» What is needed
A single figure is wanted: the count of lines below containing the string "people".

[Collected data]
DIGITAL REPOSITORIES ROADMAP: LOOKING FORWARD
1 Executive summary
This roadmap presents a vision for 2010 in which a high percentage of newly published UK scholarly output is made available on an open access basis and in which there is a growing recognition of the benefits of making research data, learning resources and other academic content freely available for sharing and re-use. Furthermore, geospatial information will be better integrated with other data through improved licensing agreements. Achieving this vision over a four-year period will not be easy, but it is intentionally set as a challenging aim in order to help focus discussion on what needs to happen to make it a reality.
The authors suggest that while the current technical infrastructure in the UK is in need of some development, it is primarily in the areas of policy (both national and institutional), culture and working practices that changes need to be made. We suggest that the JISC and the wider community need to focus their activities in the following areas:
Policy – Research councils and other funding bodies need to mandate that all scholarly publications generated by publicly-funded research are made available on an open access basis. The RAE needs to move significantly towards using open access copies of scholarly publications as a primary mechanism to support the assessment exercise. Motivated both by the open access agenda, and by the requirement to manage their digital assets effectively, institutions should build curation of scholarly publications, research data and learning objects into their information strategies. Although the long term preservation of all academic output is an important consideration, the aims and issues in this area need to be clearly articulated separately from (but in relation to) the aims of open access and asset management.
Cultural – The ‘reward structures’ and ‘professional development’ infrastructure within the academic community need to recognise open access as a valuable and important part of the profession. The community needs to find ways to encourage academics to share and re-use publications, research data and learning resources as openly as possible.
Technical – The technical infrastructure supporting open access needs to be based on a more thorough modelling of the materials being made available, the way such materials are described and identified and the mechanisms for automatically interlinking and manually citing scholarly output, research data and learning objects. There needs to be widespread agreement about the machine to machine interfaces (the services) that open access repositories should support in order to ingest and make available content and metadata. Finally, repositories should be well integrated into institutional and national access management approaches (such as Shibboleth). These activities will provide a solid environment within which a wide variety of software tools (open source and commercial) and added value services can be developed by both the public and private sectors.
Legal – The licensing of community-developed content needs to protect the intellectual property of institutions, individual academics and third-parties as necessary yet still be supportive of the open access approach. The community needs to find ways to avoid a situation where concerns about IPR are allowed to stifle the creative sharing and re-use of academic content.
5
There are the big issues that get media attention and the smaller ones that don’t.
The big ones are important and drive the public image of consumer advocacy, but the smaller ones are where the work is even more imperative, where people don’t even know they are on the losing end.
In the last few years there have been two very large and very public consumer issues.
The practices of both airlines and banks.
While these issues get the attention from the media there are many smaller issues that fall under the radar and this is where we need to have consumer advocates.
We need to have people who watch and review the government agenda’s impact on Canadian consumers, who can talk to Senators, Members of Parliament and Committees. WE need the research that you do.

» Answer space
2